Because Eva is so one-minded, she never connects with anybody, either. And that's... troubling. I need to care about people in my books, and if there's no love (even muffled), or guilt (even rationalized), or remorse (also rationalized), it's harder to connect. Things glance off Eva like a stone skipping over a lake. This may simply be purposeful - she's been raised to be one-minded - but it made it tough to root for her along the way, even though the fight scenes were cool.
For what it's worth, the book does pass the Bechdel test (though barely), despite the small cast. This is primarily because Eva is paired up with a rogue scholar along the way who knows her own way around the city (the reason it's "barely" is because they're generally talking about how to find the Fratriarch, who is, you know, a guy. And the bad guys and gods are, you know, guys. So though your two primary characters are female, your entire supporting cast - including hordes of baddies - are guys).

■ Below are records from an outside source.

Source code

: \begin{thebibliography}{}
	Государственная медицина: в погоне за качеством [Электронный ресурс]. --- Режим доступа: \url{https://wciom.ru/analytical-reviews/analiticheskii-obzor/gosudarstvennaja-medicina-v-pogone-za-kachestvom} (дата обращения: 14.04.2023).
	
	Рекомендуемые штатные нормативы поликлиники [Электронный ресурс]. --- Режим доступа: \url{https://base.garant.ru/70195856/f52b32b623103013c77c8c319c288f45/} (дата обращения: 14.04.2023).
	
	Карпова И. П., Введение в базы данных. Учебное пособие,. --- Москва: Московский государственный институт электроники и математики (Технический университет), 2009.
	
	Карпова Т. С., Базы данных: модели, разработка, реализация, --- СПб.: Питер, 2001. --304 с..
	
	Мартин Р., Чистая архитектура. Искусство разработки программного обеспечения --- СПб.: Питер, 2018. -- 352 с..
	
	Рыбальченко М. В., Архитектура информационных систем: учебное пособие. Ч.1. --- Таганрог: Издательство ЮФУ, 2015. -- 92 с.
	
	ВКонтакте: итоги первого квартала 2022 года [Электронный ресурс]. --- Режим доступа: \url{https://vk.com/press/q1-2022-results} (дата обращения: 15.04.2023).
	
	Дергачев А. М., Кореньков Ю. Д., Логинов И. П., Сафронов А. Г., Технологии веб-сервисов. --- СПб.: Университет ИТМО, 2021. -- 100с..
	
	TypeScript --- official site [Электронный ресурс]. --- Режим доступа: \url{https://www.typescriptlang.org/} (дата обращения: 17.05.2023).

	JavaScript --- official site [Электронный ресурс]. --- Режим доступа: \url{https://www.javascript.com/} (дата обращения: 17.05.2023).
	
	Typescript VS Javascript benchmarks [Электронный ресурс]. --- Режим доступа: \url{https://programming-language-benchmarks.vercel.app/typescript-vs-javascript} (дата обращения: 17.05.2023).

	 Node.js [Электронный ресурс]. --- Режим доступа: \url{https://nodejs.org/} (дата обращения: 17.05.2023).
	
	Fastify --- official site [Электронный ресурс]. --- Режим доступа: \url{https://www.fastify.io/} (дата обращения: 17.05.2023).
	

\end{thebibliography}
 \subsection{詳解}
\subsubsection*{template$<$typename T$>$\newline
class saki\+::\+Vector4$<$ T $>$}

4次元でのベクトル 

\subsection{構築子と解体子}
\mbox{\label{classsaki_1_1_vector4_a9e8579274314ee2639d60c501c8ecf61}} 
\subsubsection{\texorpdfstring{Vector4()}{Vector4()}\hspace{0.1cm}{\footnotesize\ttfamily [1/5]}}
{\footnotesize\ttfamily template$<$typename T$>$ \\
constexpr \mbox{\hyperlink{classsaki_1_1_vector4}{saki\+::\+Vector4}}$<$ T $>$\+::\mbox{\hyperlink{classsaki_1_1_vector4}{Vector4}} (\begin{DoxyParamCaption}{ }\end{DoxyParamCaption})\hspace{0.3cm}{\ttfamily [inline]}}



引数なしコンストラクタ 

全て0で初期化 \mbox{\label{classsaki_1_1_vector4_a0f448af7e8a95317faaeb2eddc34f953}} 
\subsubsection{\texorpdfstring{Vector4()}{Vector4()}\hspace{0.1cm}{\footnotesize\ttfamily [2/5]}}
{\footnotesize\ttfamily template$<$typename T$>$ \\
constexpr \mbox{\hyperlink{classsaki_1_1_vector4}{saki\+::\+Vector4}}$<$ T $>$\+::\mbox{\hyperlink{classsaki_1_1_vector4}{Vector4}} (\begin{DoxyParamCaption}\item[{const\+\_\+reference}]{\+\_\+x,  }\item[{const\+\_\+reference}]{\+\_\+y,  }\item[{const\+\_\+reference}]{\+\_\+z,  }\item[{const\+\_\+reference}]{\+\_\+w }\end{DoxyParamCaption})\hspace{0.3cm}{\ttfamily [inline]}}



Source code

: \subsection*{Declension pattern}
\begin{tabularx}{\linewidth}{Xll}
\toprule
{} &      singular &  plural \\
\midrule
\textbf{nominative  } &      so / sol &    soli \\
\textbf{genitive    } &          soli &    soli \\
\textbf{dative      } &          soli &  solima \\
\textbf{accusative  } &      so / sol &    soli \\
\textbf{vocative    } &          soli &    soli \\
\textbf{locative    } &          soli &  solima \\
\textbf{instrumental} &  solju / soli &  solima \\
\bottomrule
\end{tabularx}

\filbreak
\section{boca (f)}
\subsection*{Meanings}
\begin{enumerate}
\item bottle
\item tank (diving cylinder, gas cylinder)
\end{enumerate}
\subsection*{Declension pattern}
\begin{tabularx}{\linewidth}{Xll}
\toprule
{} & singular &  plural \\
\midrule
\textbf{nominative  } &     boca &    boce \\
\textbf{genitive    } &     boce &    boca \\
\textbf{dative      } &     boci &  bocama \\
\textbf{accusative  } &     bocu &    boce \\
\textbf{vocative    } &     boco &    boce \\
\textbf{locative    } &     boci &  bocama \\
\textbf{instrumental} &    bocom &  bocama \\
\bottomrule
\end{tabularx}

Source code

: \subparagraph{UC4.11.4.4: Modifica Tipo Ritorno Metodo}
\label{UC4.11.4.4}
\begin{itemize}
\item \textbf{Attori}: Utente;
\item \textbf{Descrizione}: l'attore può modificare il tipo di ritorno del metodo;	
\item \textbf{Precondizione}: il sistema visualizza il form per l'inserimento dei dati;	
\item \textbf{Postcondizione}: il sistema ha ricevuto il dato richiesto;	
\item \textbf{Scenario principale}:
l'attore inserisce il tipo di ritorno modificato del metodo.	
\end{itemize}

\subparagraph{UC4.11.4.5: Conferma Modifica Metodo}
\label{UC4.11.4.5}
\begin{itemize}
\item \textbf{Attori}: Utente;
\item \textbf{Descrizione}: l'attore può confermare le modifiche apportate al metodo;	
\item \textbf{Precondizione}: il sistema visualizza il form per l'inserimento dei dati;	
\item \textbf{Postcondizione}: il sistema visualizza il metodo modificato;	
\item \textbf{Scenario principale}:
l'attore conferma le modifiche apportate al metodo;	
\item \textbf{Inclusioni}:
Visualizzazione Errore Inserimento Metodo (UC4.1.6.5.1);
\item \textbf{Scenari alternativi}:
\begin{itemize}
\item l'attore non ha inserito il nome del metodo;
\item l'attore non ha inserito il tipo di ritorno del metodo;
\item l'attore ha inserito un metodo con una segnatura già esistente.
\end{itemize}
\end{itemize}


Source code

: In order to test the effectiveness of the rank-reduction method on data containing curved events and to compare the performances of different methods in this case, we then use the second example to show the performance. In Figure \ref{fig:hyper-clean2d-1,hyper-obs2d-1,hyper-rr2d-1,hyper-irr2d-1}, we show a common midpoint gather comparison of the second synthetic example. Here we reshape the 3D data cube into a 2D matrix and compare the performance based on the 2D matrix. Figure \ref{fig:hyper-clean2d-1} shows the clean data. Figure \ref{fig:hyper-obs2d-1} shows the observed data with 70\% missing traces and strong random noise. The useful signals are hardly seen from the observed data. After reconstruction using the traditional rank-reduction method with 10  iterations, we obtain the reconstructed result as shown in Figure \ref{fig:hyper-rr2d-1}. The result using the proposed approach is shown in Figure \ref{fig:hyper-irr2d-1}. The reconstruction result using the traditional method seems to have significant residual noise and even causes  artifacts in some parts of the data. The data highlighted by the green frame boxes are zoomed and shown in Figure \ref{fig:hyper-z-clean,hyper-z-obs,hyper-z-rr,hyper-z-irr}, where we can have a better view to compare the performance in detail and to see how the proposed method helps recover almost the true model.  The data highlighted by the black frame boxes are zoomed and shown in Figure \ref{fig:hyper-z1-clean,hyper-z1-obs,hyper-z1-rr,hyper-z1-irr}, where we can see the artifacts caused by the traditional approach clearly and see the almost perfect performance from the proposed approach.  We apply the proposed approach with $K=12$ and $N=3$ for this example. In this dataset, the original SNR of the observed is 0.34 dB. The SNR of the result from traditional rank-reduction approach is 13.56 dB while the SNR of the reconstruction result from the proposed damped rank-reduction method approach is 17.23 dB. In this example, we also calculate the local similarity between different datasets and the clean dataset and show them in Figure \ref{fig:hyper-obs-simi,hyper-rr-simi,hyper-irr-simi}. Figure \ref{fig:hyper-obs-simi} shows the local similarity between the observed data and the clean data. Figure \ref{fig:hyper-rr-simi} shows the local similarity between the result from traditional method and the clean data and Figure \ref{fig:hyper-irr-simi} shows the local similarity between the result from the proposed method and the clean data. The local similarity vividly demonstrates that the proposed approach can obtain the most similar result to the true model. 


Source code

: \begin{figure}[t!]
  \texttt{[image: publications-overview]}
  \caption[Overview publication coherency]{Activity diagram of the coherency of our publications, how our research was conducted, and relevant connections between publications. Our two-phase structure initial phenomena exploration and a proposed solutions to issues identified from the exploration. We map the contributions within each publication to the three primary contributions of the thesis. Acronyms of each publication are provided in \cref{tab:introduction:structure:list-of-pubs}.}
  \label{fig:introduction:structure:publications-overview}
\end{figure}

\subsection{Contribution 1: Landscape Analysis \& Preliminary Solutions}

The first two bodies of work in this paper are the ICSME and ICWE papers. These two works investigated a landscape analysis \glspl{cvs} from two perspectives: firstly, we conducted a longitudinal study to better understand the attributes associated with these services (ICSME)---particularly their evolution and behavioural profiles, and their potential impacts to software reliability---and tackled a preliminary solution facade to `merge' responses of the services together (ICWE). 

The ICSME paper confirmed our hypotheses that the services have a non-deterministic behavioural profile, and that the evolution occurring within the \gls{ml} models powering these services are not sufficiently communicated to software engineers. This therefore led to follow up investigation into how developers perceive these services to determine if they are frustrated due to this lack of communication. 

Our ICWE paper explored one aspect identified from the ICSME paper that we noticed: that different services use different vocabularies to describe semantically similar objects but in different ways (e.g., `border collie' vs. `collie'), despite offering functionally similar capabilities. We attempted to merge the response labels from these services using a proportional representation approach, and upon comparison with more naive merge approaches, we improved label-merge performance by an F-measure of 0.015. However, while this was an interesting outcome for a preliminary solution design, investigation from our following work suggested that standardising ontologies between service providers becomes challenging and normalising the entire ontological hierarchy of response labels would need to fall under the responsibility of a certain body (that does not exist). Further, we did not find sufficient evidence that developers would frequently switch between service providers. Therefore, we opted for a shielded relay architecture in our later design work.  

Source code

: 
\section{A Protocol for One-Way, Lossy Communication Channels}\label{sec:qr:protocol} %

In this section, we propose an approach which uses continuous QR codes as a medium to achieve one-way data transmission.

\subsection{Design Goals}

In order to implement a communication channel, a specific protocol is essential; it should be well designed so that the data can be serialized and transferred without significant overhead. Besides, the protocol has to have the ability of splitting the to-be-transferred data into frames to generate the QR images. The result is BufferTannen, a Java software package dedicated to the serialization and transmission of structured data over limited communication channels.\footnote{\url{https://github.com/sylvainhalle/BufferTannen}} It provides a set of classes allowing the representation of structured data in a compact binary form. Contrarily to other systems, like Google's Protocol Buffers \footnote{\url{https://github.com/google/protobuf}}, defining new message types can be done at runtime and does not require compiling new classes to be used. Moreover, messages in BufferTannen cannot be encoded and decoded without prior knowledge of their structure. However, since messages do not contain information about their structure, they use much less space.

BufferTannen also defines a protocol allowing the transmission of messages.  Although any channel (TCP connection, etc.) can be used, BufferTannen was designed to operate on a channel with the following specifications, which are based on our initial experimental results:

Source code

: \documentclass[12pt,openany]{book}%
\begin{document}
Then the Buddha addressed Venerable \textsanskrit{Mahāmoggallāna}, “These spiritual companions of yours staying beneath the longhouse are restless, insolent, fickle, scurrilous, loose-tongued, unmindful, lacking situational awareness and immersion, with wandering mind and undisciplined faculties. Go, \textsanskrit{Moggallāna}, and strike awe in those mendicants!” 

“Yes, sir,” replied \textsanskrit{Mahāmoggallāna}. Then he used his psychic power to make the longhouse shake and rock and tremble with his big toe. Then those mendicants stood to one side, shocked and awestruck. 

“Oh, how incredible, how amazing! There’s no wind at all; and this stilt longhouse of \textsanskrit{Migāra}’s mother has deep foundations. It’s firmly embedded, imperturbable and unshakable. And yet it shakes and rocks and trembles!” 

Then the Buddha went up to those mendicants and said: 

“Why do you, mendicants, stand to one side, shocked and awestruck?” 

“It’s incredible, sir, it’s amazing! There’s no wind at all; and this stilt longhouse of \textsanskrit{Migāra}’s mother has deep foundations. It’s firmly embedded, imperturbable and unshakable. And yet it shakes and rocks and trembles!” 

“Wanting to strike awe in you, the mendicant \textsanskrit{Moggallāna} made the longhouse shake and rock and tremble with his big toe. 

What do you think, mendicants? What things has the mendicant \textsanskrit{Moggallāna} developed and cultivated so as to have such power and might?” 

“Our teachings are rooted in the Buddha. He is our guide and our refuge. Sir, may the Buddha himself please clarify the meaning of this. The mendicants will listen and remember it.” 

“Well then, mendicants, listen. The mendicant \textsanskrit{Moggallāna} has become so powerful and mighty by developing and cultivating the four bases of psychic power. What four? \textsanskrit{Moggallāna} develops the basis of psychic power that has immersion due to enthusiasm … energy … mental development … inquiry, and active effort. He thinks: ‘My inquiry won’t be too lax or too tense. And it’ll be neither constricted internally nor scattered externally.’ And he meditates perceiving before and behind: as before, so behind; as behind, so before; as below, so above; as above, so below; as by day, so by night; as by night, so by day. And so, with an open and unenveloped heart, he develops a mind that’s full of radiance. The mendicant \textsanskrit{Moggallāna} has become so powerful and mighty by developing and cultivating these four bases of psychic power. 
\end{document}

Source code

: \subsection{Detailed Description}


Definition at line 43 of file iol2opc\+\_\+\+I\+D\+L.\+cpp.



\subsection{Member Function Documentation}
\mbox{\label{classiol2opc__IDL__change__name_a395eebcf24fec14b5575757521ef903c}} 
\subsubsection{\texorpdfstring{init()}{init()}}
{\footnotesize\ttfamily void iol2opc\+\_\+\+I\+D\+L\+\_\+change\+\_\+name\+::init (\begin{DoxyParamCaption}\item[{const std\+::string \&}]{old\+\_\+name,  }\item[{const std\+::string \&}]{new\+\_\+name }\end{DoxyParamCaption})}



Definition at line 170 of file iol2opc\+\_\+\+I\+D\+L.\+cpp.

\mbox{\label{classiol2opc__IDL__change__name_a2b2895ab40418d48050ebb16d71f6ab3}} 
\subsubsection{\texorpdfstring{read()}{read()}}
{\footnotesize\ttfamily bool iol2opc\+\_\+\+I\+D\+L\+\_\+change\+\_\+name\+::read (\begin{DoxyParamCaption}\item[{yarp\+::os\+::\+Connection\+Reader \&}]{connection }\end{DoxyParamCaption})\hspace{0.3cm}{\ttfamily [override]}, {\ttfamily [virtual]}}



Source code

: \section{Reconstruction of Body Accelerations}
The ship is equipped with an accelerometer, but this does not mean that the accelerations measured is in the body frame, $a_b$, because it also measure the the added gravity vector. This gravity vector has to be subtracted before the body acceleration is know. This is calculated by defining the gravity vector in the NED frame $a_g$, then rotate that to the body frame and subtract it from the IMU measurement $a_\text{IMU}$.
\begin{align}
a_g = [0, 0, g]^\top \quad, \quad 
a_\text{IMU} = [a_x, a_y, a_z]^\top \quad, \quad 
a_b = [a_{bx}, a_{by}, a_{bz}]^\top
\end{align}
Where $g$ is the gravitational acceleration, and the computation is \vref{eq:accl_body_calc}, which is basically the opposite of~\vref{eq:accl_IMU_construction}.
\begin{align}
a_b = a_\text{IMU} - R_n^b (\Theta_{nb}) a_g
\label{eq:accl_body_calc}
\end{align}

Overall, this was a fast, entertaining read. I wanted to love it more than I did, and I suspect some of that had to do with not connecting with Eva. The story is so much in her head that it was hard to get perspective - either on her or on events outside what she believed was immediately important. The pacing was pretty breakneck, too - hardly any breathing/character stretching room between fight scenes. Though I was annoyed at some of the more "fan-fictiony" moments in Best Served Cold where the characters nattered on, I realize that what those did for me was make the characters far more endearing. At the end of the book, you feel like they're your friends in the same way you feel about the crew of Serenity. Even if they're your asshole friends who'd cut you as soon as look at you.
I wanted to be friends with Eva and the rogue scholar. But at the end of the day, they were ascending into something else, and leaving their humanity behind. It fits with the book's themes, but was a little disappointing as a reader.
That said, there's an incredible mythology here, great fight scenes, and some really stellar writing. If you want to go somewhere that's actually fantastic for awhile (or if you ever wondered how cool it would be to have a sword with an "articulated sheath") I'd give this one a whirl.
Not everybody needs to go kicking in heads with their friends, I suppose. Kicking in heads with paladins infused with the power of dead gods can be pretty fun too.